Le Front pour le Changement du Cameroun appelle l’ONU, l’UE et l’UA à prendre position.
Le Front pour le Changement du Cameroun (FCC), dirigé par Jean-Michel Nintcheu, a publié ce mardi 4 novembre 2025 une déclaration officielle dénonçant la militarisation croissante de la vie publique au Cameroun.
Selon le communiqué signé du président du FCC, le pays traverse une « période cruciale » depuis la tenue de l’élection présidentielle du 12 octobre 2025 et la proclamation des résultats par le Conseil constitutionnel.
« Depuis l’élection du 12 octobre 2025, le Cameroun vit des heures sombres. Des manifestations pacifiques réclamant la vérité des urnes sont violemment réprimées par les forces de sécurité et des milices. Des citoyens sans armes sont arrêtés, torturés, voire pour certains tués pour avoir exercé leur droit à la liberté d’expression et de manifestation », regrette Jean-Michel Nintcheu.

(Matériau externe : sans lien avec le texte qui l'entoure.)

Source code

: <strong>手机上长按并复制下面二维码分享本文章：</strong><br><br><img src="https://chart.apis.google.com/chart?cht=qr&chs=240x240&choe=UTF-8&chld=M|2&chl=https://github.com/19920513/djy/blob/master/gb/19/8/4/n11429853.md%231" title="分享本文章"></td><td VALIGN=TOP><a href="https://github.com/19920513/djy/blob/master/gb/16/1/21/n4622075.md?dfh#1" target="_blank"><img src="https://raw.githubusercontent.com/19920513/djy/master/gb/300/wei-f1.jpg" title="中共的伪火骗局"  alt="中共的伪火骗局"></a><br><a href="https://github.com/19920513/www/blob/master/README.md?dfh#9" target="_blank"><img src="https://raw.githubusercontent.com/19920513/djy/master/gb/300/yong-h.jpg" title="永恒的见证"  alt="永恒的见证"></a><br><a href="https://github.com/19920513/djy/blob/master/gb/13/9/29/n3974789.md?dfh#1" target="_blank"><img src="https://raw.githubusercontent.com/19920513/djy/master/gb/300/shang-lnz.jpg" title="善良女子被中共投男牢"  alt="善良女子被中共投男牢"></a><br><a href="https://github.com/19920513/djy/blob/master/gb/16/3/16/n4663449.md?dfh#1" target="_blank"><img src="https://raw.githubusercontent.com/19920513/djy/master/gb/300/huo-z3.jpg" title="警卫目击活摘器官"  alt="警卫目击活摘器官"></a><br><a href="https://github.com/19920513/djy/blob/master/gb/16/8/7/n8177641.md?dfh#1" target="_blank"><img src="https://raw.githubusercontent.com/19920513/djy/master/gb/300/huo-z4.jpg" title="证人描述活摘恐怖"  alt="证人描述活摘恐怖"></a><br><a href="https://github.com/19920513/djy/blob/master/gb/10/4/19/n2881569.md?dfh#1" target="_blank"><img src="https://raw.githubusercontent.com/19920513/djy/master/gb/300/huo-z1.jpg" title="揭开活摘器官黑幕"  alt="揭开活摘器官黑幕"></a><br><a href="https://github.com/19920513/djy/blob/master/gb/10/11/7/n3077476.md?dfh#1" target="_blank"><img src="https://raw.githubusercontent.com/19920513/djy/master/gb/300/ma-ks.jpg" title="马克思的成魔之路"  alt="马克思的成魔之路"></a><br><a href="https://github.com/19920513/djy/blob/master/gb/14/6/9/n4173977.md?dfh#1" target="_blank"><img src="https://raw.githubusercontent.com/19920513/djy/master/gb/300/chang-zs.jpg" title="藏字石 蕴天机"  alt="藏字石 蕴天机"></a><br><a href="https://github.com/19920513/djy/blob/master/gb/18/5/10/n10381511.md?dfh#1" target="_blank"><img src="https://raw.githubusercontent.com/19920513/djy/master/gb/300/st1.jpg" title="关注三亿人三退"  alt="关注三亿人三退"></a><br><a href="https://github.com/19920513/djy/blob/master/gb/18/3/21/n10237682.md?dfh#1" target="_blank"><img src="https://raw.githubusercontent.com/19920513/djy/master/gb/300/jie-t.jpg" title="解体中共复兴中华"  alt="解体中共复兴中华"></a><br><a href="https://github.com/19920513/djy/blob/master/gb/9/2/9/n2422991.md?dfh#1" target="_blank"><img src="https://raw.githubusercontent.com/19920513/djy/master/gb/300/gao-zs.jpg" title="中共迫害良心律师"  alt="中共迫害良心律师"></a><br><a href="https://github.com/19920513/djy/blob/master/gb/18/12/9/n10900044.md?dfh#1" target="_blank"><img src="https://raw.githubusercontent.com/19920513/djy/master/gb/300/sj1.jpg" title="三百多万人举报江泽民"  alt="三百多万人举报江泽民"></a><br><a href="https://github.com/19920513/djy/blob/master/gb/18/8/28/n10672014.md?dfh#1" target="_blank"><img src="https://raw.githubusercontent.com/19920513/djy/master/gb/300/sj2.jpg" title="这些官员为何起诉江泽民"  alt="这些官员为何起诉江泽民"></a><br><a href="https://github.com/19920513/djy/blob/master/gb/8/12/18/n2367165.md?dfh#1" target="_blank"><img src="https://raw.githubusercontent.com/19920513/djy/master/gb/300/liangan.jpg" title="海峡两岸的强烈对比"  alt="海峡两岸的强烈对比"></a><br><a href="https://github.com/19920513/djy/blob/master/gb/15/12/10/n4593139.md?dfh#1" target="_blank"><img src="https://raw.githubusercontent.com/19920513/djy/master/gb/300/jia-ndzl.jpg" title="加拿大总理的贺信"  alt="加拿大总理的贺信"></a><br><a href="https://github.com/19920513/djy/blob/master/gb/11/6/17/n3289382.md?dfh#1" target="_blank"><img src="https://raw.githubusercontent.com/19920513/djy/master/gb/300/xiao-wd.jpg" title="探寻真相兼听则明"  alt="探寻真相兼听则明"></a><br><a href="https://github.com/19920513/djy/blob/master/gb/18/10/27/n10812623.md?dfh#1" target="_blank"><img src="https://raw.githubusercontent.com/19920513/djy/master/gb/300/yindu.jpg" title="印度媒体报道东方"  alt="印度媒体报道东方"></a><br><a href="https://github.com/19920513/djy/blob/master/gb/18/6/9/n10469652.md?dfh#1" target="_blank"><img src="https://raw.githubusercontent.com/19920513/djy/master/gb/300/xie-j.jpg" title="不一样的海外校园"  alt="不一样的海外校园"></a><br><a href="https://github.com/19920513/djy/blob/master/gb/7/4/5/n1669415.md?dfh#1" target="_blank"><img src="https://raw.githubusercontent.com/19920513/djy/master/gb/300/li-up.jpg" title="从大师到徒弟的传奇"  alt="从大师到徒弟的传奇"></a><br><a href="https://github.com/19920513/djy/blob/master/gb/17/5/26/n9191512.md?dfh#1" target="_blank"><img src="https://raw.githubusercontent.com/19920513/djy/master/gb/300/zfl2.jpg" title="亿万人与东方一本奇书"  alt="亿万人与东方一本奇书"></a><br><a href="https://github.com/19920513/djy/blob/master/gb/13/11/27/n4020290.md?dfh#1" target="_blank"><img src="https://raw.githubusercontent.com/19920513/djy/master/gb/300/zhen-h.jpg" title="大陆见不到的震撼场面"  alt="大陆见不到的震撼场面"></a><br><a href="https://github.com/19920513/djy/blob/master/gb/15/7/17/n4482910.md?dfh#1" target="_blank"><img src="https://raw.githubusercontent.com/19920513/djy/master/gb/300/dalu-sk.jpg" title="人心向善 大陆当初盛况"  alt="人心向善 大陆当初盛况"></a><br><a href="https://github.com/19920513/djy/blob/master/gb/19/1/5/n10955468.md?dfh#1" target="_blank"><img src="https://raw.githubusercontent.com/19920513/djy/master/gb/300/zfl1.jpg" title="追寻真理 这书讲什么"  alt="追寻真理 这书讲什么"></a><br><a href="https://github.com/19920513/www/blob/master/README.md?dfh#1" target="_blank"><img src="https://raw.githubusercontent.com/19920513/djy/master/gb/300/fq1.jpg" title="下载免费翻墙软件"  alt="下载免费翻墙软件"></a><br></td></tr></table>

Le député à l’Assemblée Nationale rappelle que que ces libertés sont pourtant garanties par la Constitution et les traités internationaux ratifiés par le Cameroun.
Un appel à la communauté internationale
Le président du FCC condamne les violations des droits humains et l’usage excessif de la force par les autorités. Il dénonce également ce qu’il décrit comme « la dérive autocratique du régime Biya », préférant selon lui « la terreur au dialogue ».
« Le Front pour le Changement du Cameroun condamne avec la plus grande fermeté ces actes inqualifiables. Il dénonce la militarisation croissante de la vie publique et la dérive autocratique du régime de M. Biya », peut-on lire dans le communiqué.
Vers une réaction internationale ?
Fort de ces constats, Jean-Michel Nintcheu interpelle la communauté internationale.
Le FCC appelle notamment l’Organisation des Nations Unies (ONU), l’Union européenne (UE), l’Union africaine (UA) et les organisations internationales de défense des droits humains à prendre position et à exiger des enquêtes indépendantes sur les violences commises contre les manifestants.
« Le Front pour le Changement du Cameroun appelle l’ONU, l’UE, l’UA et toutes les organisations de défense des droits humains à prendre position clairement contre ces exactions inadmissibles et à exiger des enquêtes indépendantes », conclut l’homme politique.